Saved entries:

········

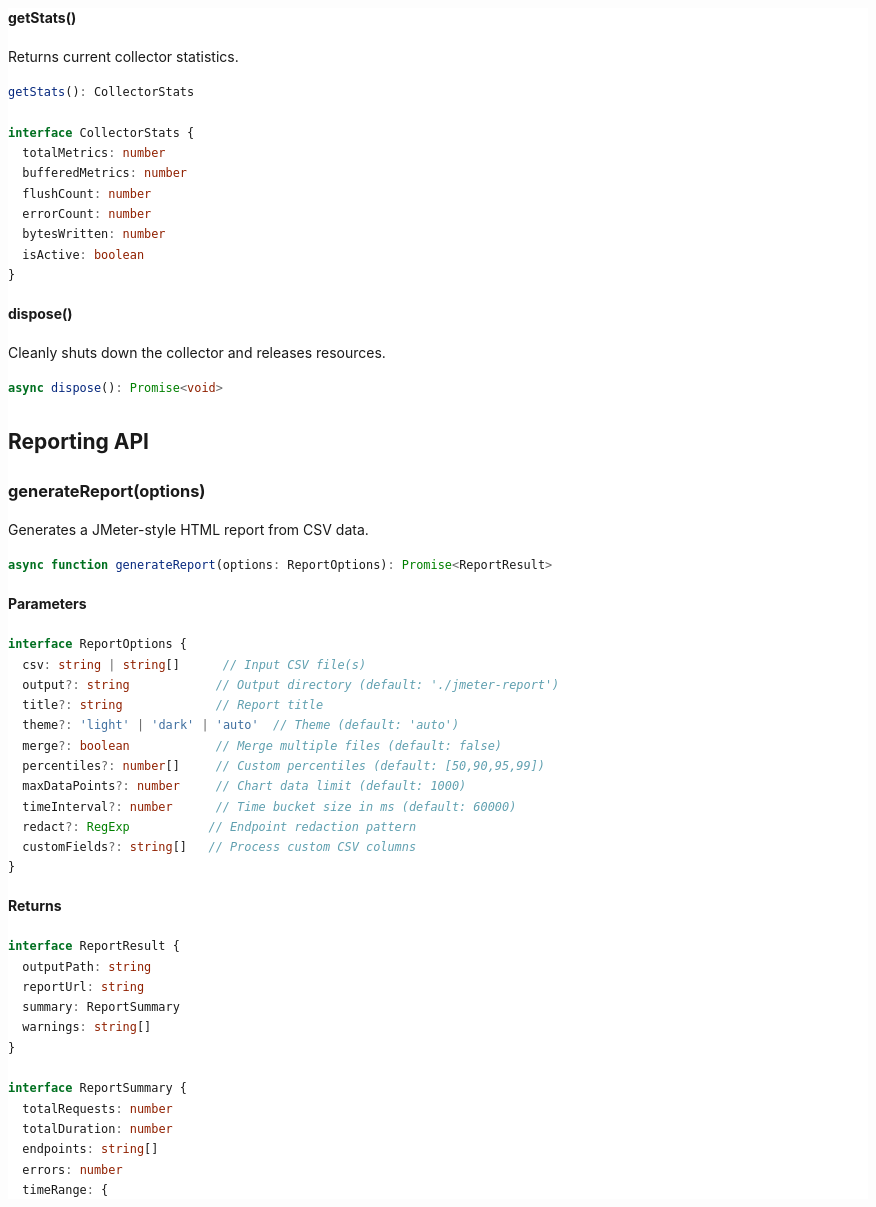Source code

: #### getStats()

Returns current collector statistics.

```typescript
getStats(): CollectorStats

interface CollectorStats {
  totalMetrics: number
  bufferedMetrics: number
  flushCount: number
  errorCount: number
  bytesWritten: number
  isActive: boolean
}
```

#### dispose()

Cleanly shuts down the collector and releases resources.

```typescript
async dispose(): Promise<void>
```

## Reporting API

### generateReport(options)

Generates a JMeter-style HTML report from CSV data.

```typescript
async function generateReport(options: ReportOptions): Promise<ReportResult>
```

#### Parameters

```typescript
interface ReportOptions {
  csv: string | string[]      // Input CSV file(s)
  output?: string            // Output directory (default: './jmeter-report')
  title?: string             // Report title
  theme?: 'light' | 'dark' | 'auto'  // Theme (default: 'auto')
  merge?: boolean            // Merge multiple files (default: false)
  percentiles?: number[]     // Custom percentiles (default: [50,90,95,99])
  maxDataPoints?: number     // Chart data limit (default: 1000)
  timeInterval?: number      // Time bucket size in ms (default: 60000)
  redact?: RegExp           // Endpoint redaction pattern
  customFields?: string[]   // Process custom CSV columns
}
```

#### Returns

```typescript
interface ReportResult {
  outputPath: string
  reportUrl: string
  summary: ReportSummary
  warnings: string[]
}

interface ReportSummary {
  totalRequests: number
  totalDuration: number
  endpoints: string[]
  errors: number
  timeRange: {
```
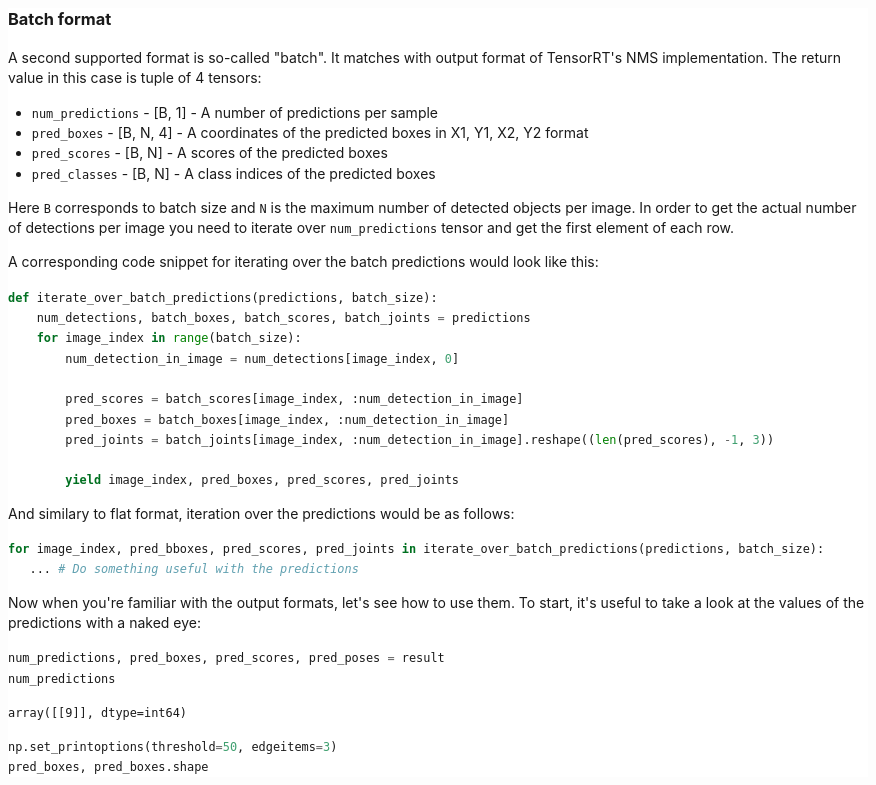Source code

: ### Batch format

A second supported format is so-called "batch". It matches with output format of TensorRT's NMS implementation. The return value in this case is tuple of 4 tensors:

* `num_predictions` - [B, 1] - A number of predictions per sample
* `pred_boxes` - [B, N, 4] - A coordinates of the predicted boxes in X1, Y1, X2, Y2 format
* `pred_scores` - [B, N] - A scores of the predicted boxes
* `pred_classes` - [B, N] - A class indices of the predicted boxes

Here `B` corresponds to batch size and `N` is the maximum number of detected objects per image.
In order to get the actual number of detections per image you need to iterate over `num_predictions` tensor and get the first element of each row.

A corresponding code snippet for iterating over the batch predictions would look like this:


```python
def iterate_over_batch_predictions(predictions, batch_size):
    num_detections, batch_boxes, batch_scores, batch_joints = predictions
    for image_index in range(batch_size):
        num_detection_in_image = num_detections[image_index, 0]

        pred_scores = batch_scores[image_index, :num_detection_in_image]
        pred_boxes = batch_boxes[image_index, :num_detection_in_image]
        pred_joints = batch_joints[image_index, :num_detection_in_image].reshape((len(pred_scores), -1, 3))

        yield image_index, pred_boxes, pred_scores, pred_joints
```

And similary to flat format, iteration over the predictions would be as follows:

```python
for image_index, pred_bboxes, pred_scores, pred_joints in iterate_over_batch_predictions(predictions, batch_size):
   ... # Do something useful with the predictions
```



Now when you're familiar with the output formats, let's see how to use them.
To start, it's useful to take a look at the values of the predictions with a naked eye:



```python
num_predictions, pred_boxes, pred_scores, pred_poses = result
num_predictions
```




    array([[9]], dtype=int64)




```python
np.set_printoptions(threshold=50, edgeitems=3)
pred_boxes, pred_boxes.shape
```
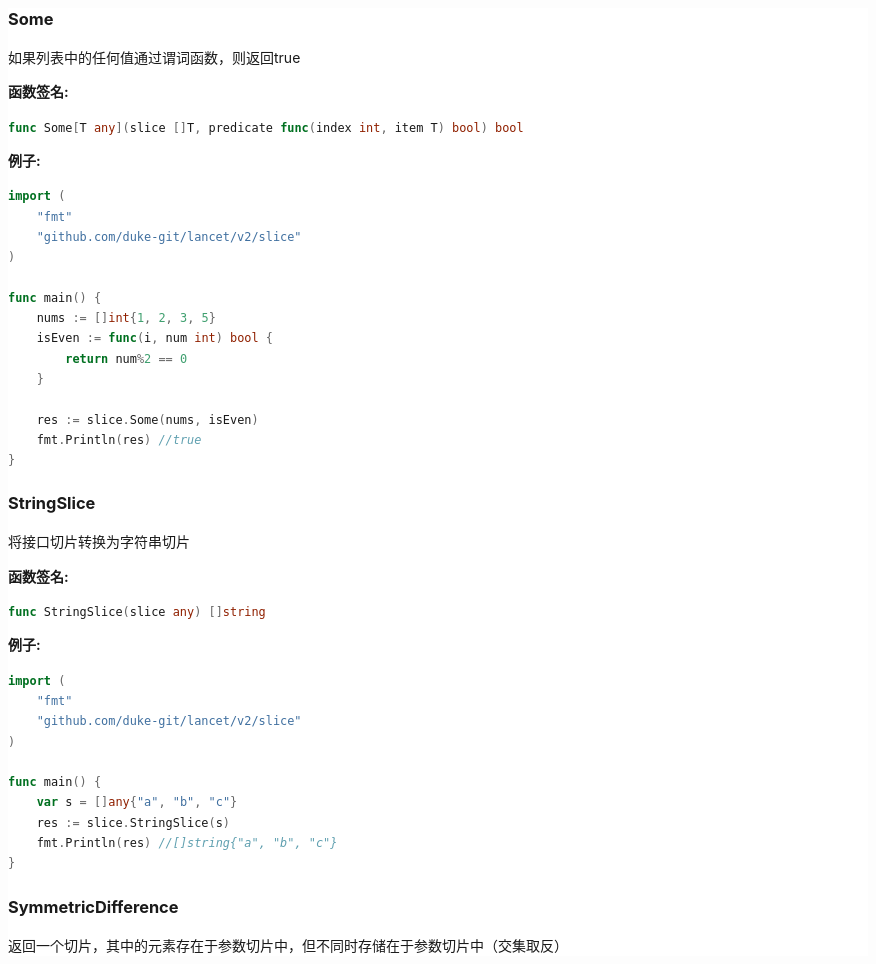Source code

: 

### <span id="Some">Some</span>
<p>如果列表中的任何值通过谓词函数，则返回true</p>

<b>函数签名:</b>

```go
func Some[T any](slice []T, predicate func(index int, item T) bool) bool
```
<b>例子:</b>

```go
import (
	"fmt"
	"github.com/duke-git/lancet/v2/slice"
)

func main() {
	nums := []int{1, 2, 3, 5}
	isEven := func(i, num int) bool {
		return num%2 == 0
	}

	res := slice.Some(nums, isEven)
	fmt.Println(res) //true
}
```



### <span id="StringSlice">StringSlice</span>
<p>将接口切片转换为字符串切片</p>

<b>函数签名:</b>

```go
func StringSlice(slice any) []string
```
<b>例子:</b>

```go
import (
	"fmt"
	"github.com/duke-git/lancet/v2/slice"
)

func main() {
	var s = []any{"a", "b", "c"}
	res := slice.StringSlice(s)
	fmt.Println(res) //[]string{"a", "b", "c"}
}
```




### <span id="SymmetricDifference">SymmetricDifference</span>
<p>返回一个切片，其中的元素存在于参数切片中，但不同时存储在于参数切片中（交集取反）</p>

········

### Problem
Hand back all the entries exactly, leaving out the pictures.

### Output for this exercise
Source code

: #### getStats()

Returns current collector statistics.

```typescript
getStats(): CollectorStats

interface CollectorStats {
  totalMetrics: number
  bufferedMetrics: number
  flushCount: number
  errorCount: number
  bytesWritten: number
  isActive: boolean
}
```

#### dispose()

Cleanly shuts down the collector and releases resources.

```typescript
async dispose(): Promise<void>
```

## Reporting API

### generateReport(options)

Generates a JMeter-style HTML report from CSV data.

```typescript
async function generateReport(options: ReportOptions): Promise<ReportResult>
```

#### Parameters

```typescript
interface ReportOptions {
  csv: string | string[]      // Input CSV file(s)
  output?: string            // Output directory (default: './jmeter-report')
  title?: string             // Report title
  theme?: 'light' | 'dark' | 'auto'  // Theme (default: 'auto')
  merge?: boolean            // Merge multiple files (default: false)
  percentiles?: number[]     // Custom percentiles (default: [50,90,95,99])
  maxDataPoints?: number     // Chart data limit (default: 1000)
  timeInterval?: number      // Time bucket size in ms (default: 60000)
  redact?: RegExp           // Endpoint redaction pattern
  customFields?: string[]   // Process custom CSV columns
}
```

#### Returns

```typescript
interface ReportResult {
  outputPath: string
  reportUrl: string
  summary: ReportSummary
  warnings: string[]
}

interface ReportSummary {
  totalRequests: number
  totalDuration: number
  endpoints: string[]
  errors: number
  timeRange: {
```
Source code

: ### Batch format

A second supported format is so-called "batch". It matches with output format of TensorRT's NMS implementation. The return value in this case is tuple of 4 tensors:

* `num_predictions` - [B, 1] - A number of predictions per sample
* `pred_boxes` - [B, N, 4] - A coordinates of the predicted boxes in X1, Y1, X2, Y2 format
* `pred_scores` - [B, N] - A scores of the predicted boxes
* `pred_classes` - [B, N] - A class indices of the predicted boxes

Here `B` corresponds to batch size and `N` is the maximum number of detected objects per image.
In order to get the actual number of detections per image you need to iterate over `num_predictions` tensor and get the first element of each row.

A corresponding code snippet for iterating over the batch predictions would look like this:


```python
def iterate_over_batch_predictions(predictions, batch_size):
    num_detections, batch_boxes, batch_scores, batch_joints = predictions
    for image_index in range(batch_size):
        num_detection_in_image = num_detections[image_index, 0]

        pred_scores = batch_scores[image_index, :num_detection_in_image]
        pred_boxes = batch_boxes[image_index, :num_detection_in_image]
        pred_joints = batch_joints[image_index, :num_detection_in_image].reshape((len(pred_scores), -1, 3))

        yield image_index, pred_boxes, pred_scores, pred_joints
```

And similary to flat format, iteration over the predictions would be as follows:

```python
for image_index, pred_bboxes, pred_scores, pred_joints in iterate_over_batch_predictions(predictions, batch_size):
   ... # Do something useful with the predictions
```



Now when you're familiar with the output formats, let's see how to use them.
To start, it's useful to take a look at the values of the predictions with a naked eye:



```python
num_predictions, pred_boxes, pred_scores, pred_poses = result
num_predictions
```




    array([[9]], dtype=int64)




```python
np.set_printoptions(threshold=50, edgeitems=3)
pred_boxes, pred_boxes.shape
```
Source code

: 

### <span id="Some">Some</span>
<p>如果列表中的任何值通过谓词函数，则返回true</p>

<b>函数签名:</b>

```go
func Some[T any](slice []T, predicate func(index int, item T) bool) bool
```
<b>例子:</b>

```go
import (
	"fmt"
	"github.com/duke-git/lancet/v2/slice"
)

func main() {
	nums := []int{1, 2, 3, 5}
	isEven := func(i, num int) bool {
		return num%2 == 0
	}

	res := slice.Some(nums, isEven)
	fmt.Println(res) //true
}
```



### <span id="StringSlice">StringSlice</span>
<p>将接口切片转换为字符串切片</p>

<b>函数签名:</b>

```go
func StringSlice(slice any) []string
```
<b>例子:</b>

```go
import (
	"fmt"
	"github.com/duke-git/lancet/v2/slice"
)

func main() {
	var s = []any{"a", "b", "c"}
	res := slice.StringSlice(s)
	fmt.Println(res) //[]string{"a", "b", "c"}
}
```




### <span id="SymmetricDifference">SymmetricDifference</span>
<p>返回一个切片，其中的元素存在于参数切片中，但不同时存储在于参数切片中（交集取反）</p>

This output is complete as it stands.